The credibility of the negotiating table

2 min
The President of the Generalitat, Pere Aragonès

You don't have to be particularly astute to realize that the PSOE is uncomfortable with the Catalan question in general and with the dialogue table in particular and with the dialogue table in particular. One only has to listen to Pedro Sánchez's declarations, who in the summer said this was a historic opportunity for reconciliation between Catalans and Spaniards but now only sees it as a nuisance, a hindrance to the narrative he wants to impose of a government focused on the recovery of the economy and health.

The president of the Generalitat, Pere Aragonès, went to Madrid and was tactful enough to avoid the debate over the dates, but he has sent a clear message: the negotiation process cannot go on forever. And even more: the threat of a possible PP-Vox government cannot be the excuse to let the let the issue rot away.

Now it seems that with elections called in Castilla y León for February 13, it is not convenient for the PSOE to convene the table and, therefore, everyone assumes that it will be later. This would not be a tragedy –it is not a question of few weeks– were it not for the increasingly stronger suspicion that, for one reason or another, the time will never be right to deal with the Catalan question.

To survive, the dialogue table needs both sides to believe in it and to work seriously, beyond the spotlights and, when appropriate, publicly.

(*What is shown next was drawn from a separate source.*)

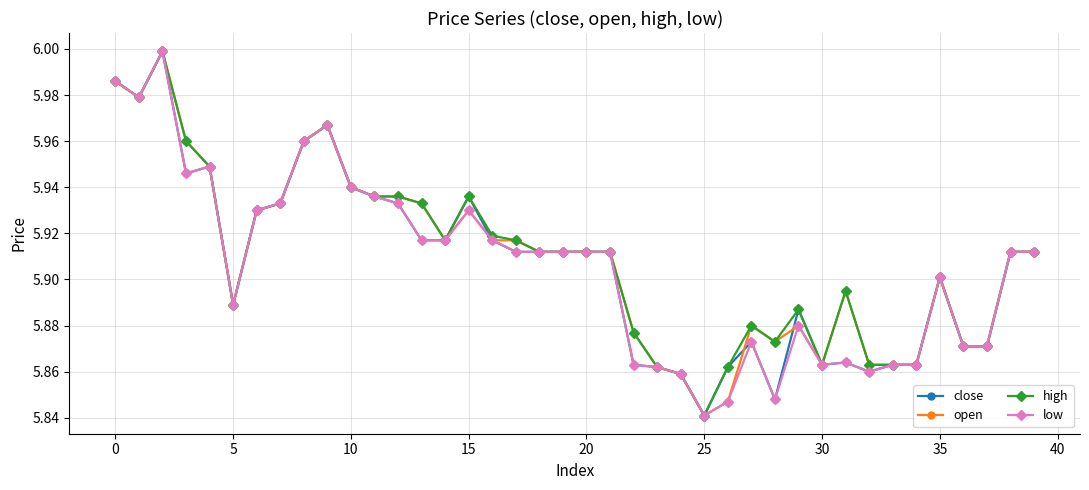

True or false: high has more than 1 points higher than both neighbors.

True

Sometimes it seems that Sánchez forgets that he needs ERC's votes to push through his legislative projects, for example the labour reform. And on the contrary, too often he projects the image that he only acts forced by this arithmetical necessity, and that he does not quite believe the importance of the table.

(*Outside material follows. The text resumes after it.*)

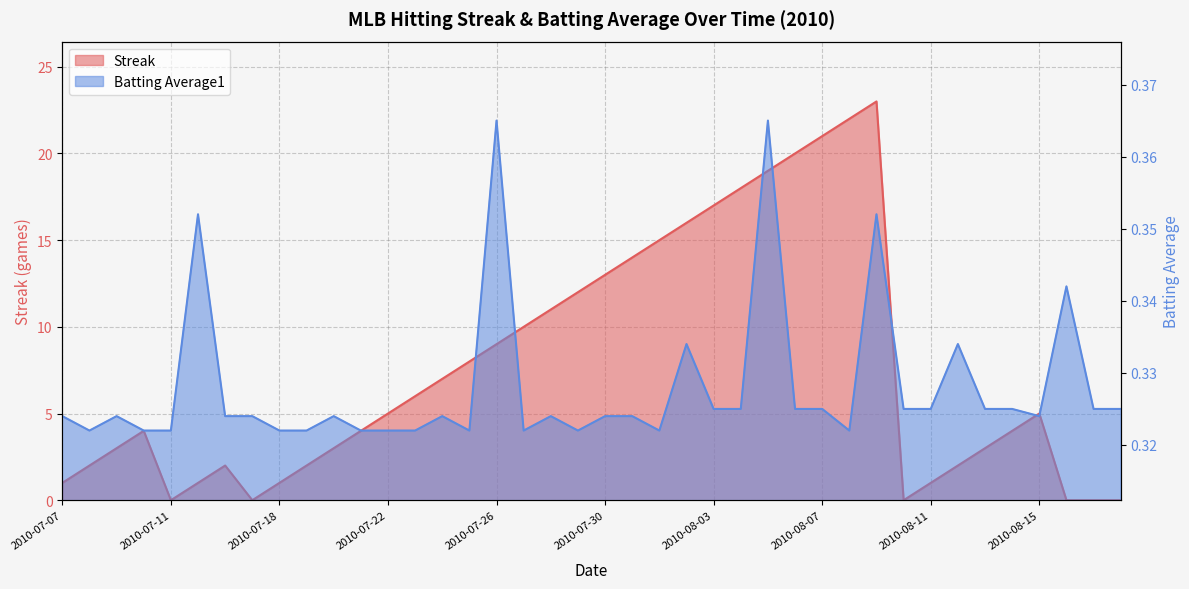

Reading left to right, list all the values displayed in this chart.

Streak: 1.0	2.0	3.0	4.0	0.0	1.0	2.0	0.0	1.0	2.0	3.0	4.0	5.0	6.0	7.0	8.0	9.0	10.0	11.0	12.0	13.0	14.0	15.0	16.0	17.0	18.0	19.0	20.0	21.0	22.0	23.0	0.0	1.0	2.0	3.0	4.0	5.0	0.0	0.0	0.0
Batting Average1: 0.3	0.3	0.3	0.3	0.3	0.4	0.3	0.3	0.3	0.3	0.3	0.3	0.3	0.3	0.3	0.3	0.4	0.3	0.3	0.3	0.3	0.3	0.3	0.3	0.3	0.3	0.4	0.3	0.3	0.3	0.4	0.3	0.3	0.3	0.3	0.3	0.3	0.3	0.3	0.3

The next meeting, whenever that may be, will have to be the one that proves that there is a sincere will to take firm steps towards the resolution of the conflict. Everyone understands that amnesty or a referendum will not be achieved overnight, but if the roundtable is to persist and consolidate itself as a useful instrument it must begin to bear fruit. In this second meeting and in those to come.

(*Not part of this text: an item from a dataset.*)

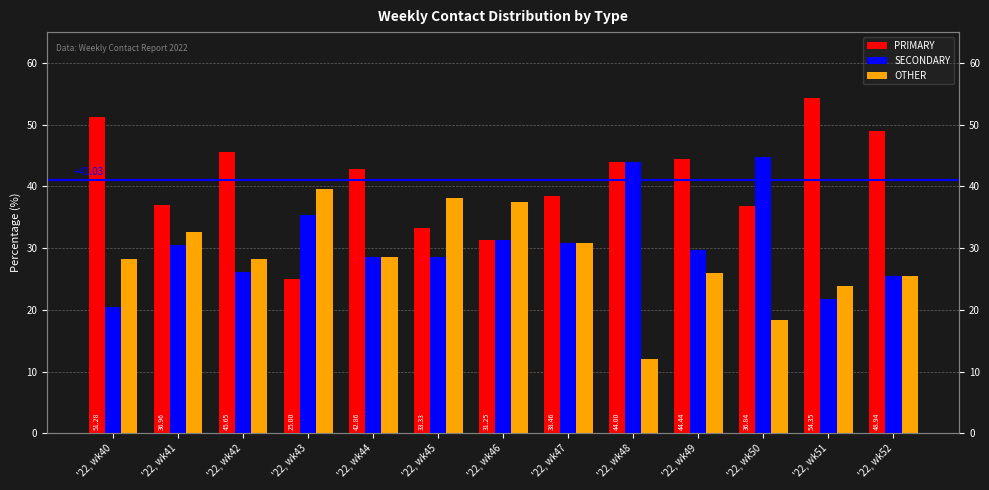

What is the difference between the maximum and minimum values in the SECONDARY series?

24.2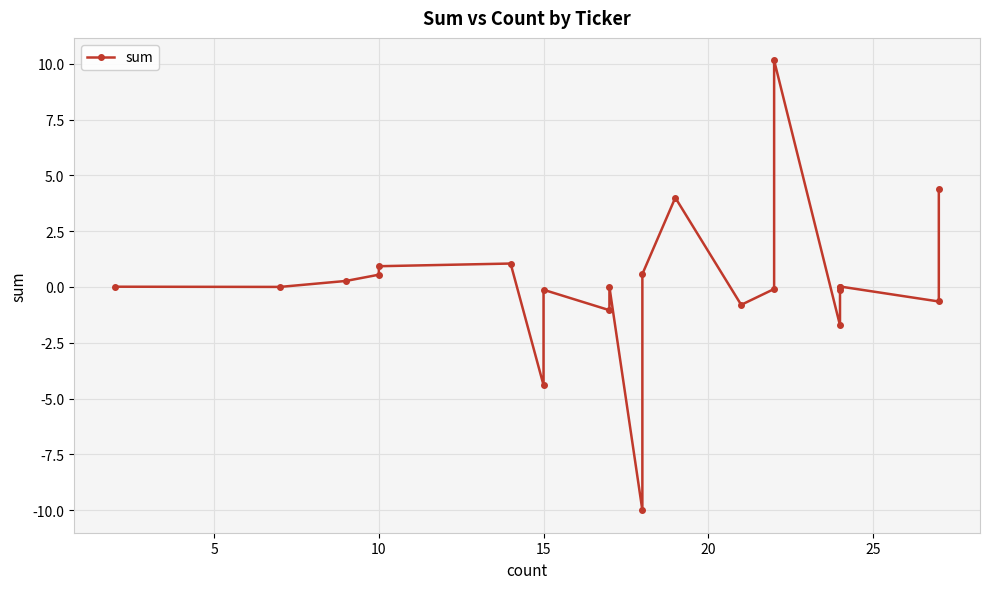

The value at 13 is -1.1. True or false?

False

Catalan and Spanish government sources affirm that there have been contacts and that there is a will to make an announcement, for example in the field of the de-judicialization. As former Spanish minister José Luis Ábalos once said, the path of repression has to be "freed of rocks" in order to normalise relations between Catalonia and Spain. Aragonès has also asked for "imagination and creativity" when looking for solutions. The important thing is to put an end to the anomaly of being governed by a Statute of Autonomy that is not the one citizens voted for and that these same citizens are the ones who decide, through their vote, their future. From this point on, it is up to Catalan politicians and the Spanish left (which governs thanks to the fact that the right is residual in Catalonia and the Basque Country) to have enough foresight to find a democratic solution to a conflict that also has democratic roots.